As reported in Bloomberg Law, co-founder Erick Robinson, a Houston patent lawyer, described the industry's collective shock when the Tillis measure came within striking distance of passing as part of a major tax and spending package. The proposal ultimately failed, but the close call exposed the $16 billion industry's vulnerability to legislative ambush tactics. Robinson noted that the measure appeared with only five weeks before the final vote, giving stakeholders little time to respond before the Senate parliamentarian ultimately removed it on procedural grounds.

The new alliance represents a shift toward grassroots advocacy, focusing on bringing forward voices of individuals and small parties whose cases would have been impossible without funding. Robinson emphasized that state-level legislation now poses the greater threat, as these bills receive less media scrutiny than federal proposals while establishing precedents that can spread rapidly across jurisdictions.

The group is still forming its board and hiring lobbyists, but its founders are clear about their mission: ensuring that litigation finance isn't quietly regulated out of existence through misleading rhetoric about foreign influence or frivolous litigation—claims Robinson dismisses as disconnected from how funders actually evaluate cases for investment.

ISO’s ‘Litigation Funding Mutual Disclosure’ May Be Unenforceable

By John Freund |

The insurance industry has introduced a new policy condition entitled "Litigation Funding Mutual Disclosure" (ISO Form CG 99 11 01 26) that may be included in liability policies starting this month.
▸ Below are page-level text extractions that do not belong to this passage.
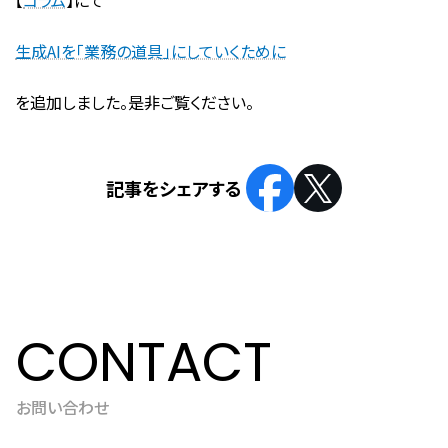
【
コラム
】にて
生成AIを「業務の道具」にしていくために
を追加しました。是非ご覧ください。
CONTACT
お問い合わせ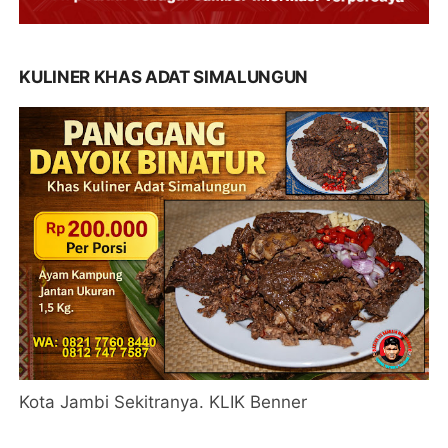
KULINER KHAS ADAT SIMALUNGUN
Kota Jambi Sekitranya. KLIK Benner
The condition allows either party to demand mutual disclosure of third-party litigation funding agreements when disputes arise over whether a claim or suit is covered by the policy. However, the condition faces significant enforceability challenges that make it largely unworkable in practice.

As reported in Omni Bridgeway, the condition is unenforceable for several key reasons. First, when an insurer denies coverage and the policyholder commences coverage litigation, the denial likely relieves the policyholder of compliance with policy conditions. Courts typically hold that insurers must demonstrate actual and substantial prejudice from a policyholder's failure to perform a condition, which would be difficult to establish when coverage has already been denied.

Additionally, the condition's requirement for policyholders to disclose funding agreements would force them to breach confidentiality provisions in those agreements, amounting to intentional interference with contractual relations. The condition is also overly broad, extending to funding agreements between attorneys and funders where the insurer has no privity. Most problematically, the "mutual" disclosure requirement lacks true mutuality since insurers rarely use litigation funding except for subrogation claims, creating a one-sided obligation that borders on bad faith.

The condition appears designed to give insurers a litigation advantage by accessing policyholders' private financial information, despite overwhelming judicial precedent that litigation finance is rarely relevant to case claims and defenses. Policyholders should reject this provision during policy renewals whenever possible.